Il y a dix ans, lorsque j’ai séjourné à l’hôpital de
Philadelphie, pour une grave maladie de cœur, une nuit je me suis dit :
« Si je ne sors pas d’ici, je ne verrai plus jamais le musée Guggenheim. »
Et puis, résignée : « Si c’est le comble de ce que je peux manquer ! »

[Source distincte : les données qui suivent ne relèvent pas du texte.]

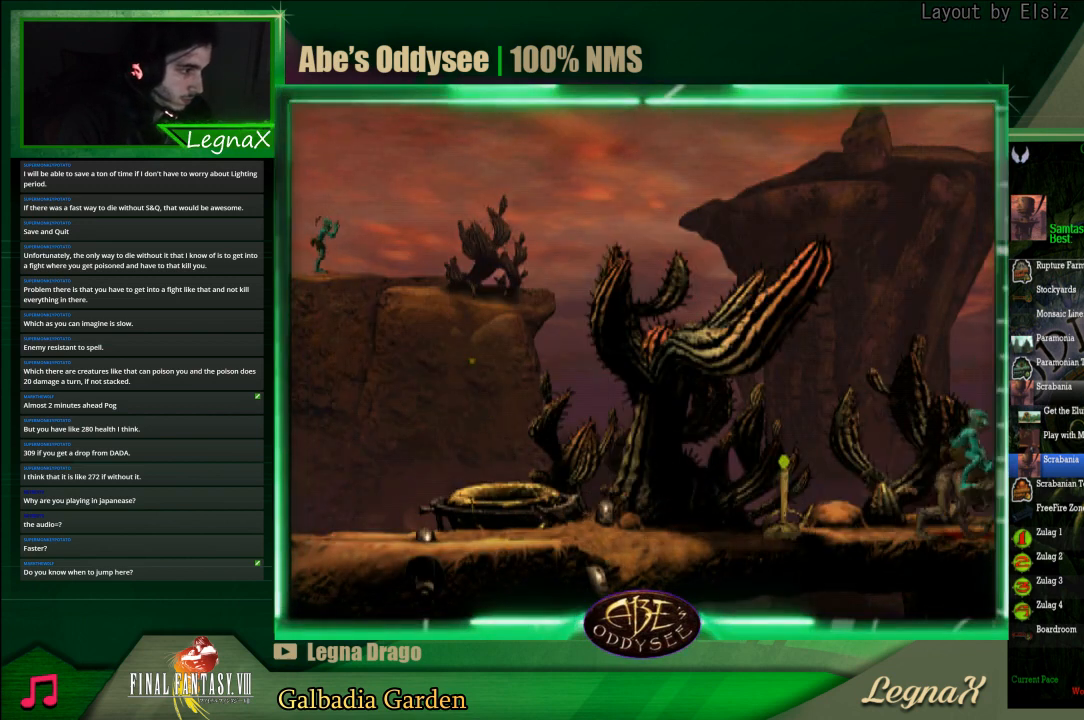
{"buttons": [], "left_stick": "center", "events": [[133, "left_stick", "down"], [367, "left_stick", "center"]]}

Une fois remise de ma maladie, je me suis précipitée à une exposition d’expressionnistes
allemands à New York, j’ai monté et descendu la curieuse rampe en colimaçon de
Frank Lloyd Wright, pour célébrer la chance d’avoir survécu une fois de plus. La
nostalgie du musée, de ce musée, c’était la nostalgie de ce bouillon chaud dans
lequel baigne notre civilisation, et même la culture tant décriée. À l’opposé, les
monuments des camps ont une auréole de mort, ce sont des anti-musées qui ne parlent
que de désintégration : le lieu, extraordinairement concret, l’événement
accessible uniquement à l’imagination. Et qui sait ce qu’elle en fait. Elle n’a
jamais été très fiable, notre imagination, qui se laisse si facilement aller à
des fantasmes de perversion et de violence.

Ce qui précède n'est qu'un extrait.